Voxtral – Frontier open source speech understanding models

66 meetpateltech 18 7/15/2025, 2:47:02 PM mistral.ai ↗

Comments (18)

kamranjon · 1h ago
Im pretty excited to play around with this. I’ve worked with whisper quite a bit, it’s awesome to have another model in the same class and from Mistral, who tend to be very open. I’m sure unsloth is already working on some GGUF quants - will probably spin it up tomorrow and try it on some audio.
homarp · 9h ago
Running Voxtral-Mini-3B-2507 on GPU requires ~9.5 GB of GPU RAM in bf16 or fp16.

Running Voxtral-Small-24B-2507 on GPU requires ~55 GB of GPU RAM in bf16 or fp16.

ipsum2 · 5h ago
24B is crazy expensive for speech transcription. Conspicuously no comparison with Parakeet, a 600M param model thats currently dominating leaderboards (but only for English)
sheerun · 2h ago
In demo they mention polish prononcuation is pretty bad, spoken as if second language of english-native speaker. I wonder if it's the same for other languages. On the other hand whispering-english is hillariously good, especially different emotions.
GaggiX · 10h ago
There is also a Voxtral Small 24B small model available to be downloaded: https://huggingface.co/mistralai/Voxtral-Small-24B-2507
lostmsu · 9h ago
Does it support realtime transcription? What is the ~latency?
danelski · 13h ago
They claim to undercut competitors of similar quality by half for both models, yet they released both as Apache 2.0 instead of following smaller - open, larger - closed strategy used for their last releases. What's different here?
halJordan · 5h ago
They didn't release voxtral large so your question doesn't really make sense
wmf · 6h ago
They're working on a bunch of features so maybe those will be closed. I guess they're feeling generous on the base model.
Havoc · 6h ago
Probably not looking to directly compete in transcription space
homarp · 11h ago
homarp · 11h ago
Running Voxtral-Mini-3B-2507 on GPU requires ~9.5 GB of GPU RAM in bf16 or fp16.

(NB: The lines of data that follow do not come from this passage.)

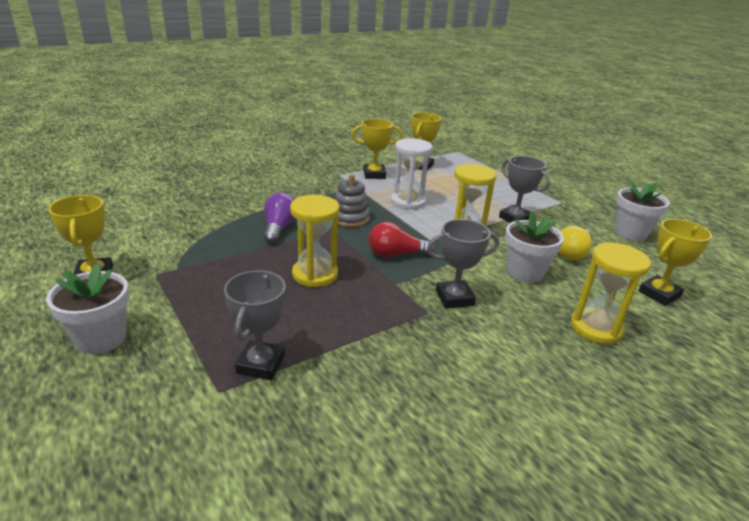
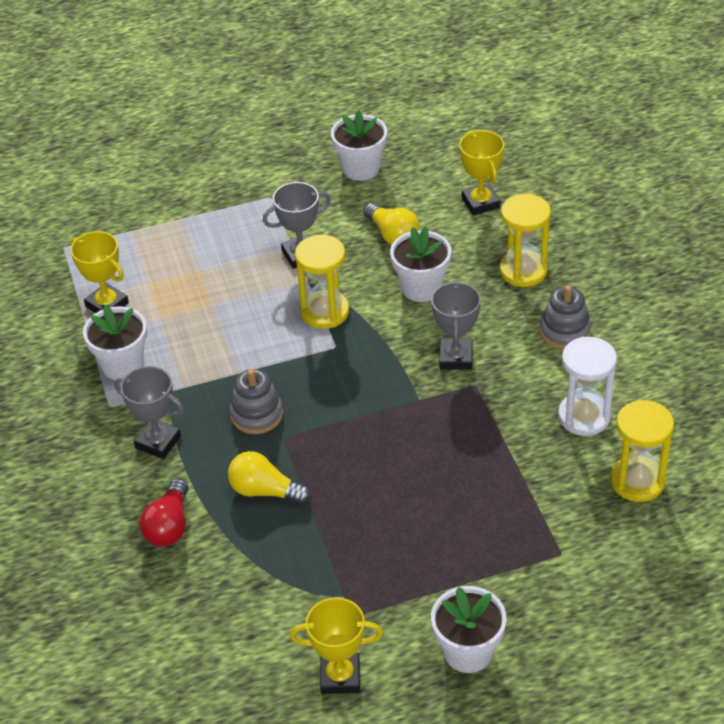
camera: 70 degrees left, 15 degrees up
(261, 364) = (530, 522): grey trophy -> grey trophy (158, 442)
(279, 228) = (265, 491): purple light bulb -> yellow light bulb
(315, 274) = (386, 466): yellow hourglass -> yellow hourglass (637, 481)
(374, 174) = (122, 365): yellow trophy -> white flower pot
(396, 254) = (359, 386): red light bulb -> red light bulb (169, 525)
(408, 202) = (225, 346): white hourglass -> white hourglass (584, 416)
(534, 365) = (565, 331): none -> grey stacking toy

Running Voxtral-Small-24B-2507 on GPU requires ~55 GB of GPU RAM in bf16 or fp16.

lostmsu · 9h ago
My Whisper v3 Large Turbo is $0.001/min, so their price comparison is not exactly perfect.
ImageXav · 9h ago
How did you achieve that? I was looking into it and $0.006/min is quoted everywhere.
lostmsu · 8h ago
Harvesting idle compute. https://borgcloud.org/speech-to-text
4b11b4 · 40m ago
This is your service?
BetterWhisper · 7h ago
Do you support speaker recognition?
lostmsu · 5h ago
No. I found models doing that unreliable when there are many speakers.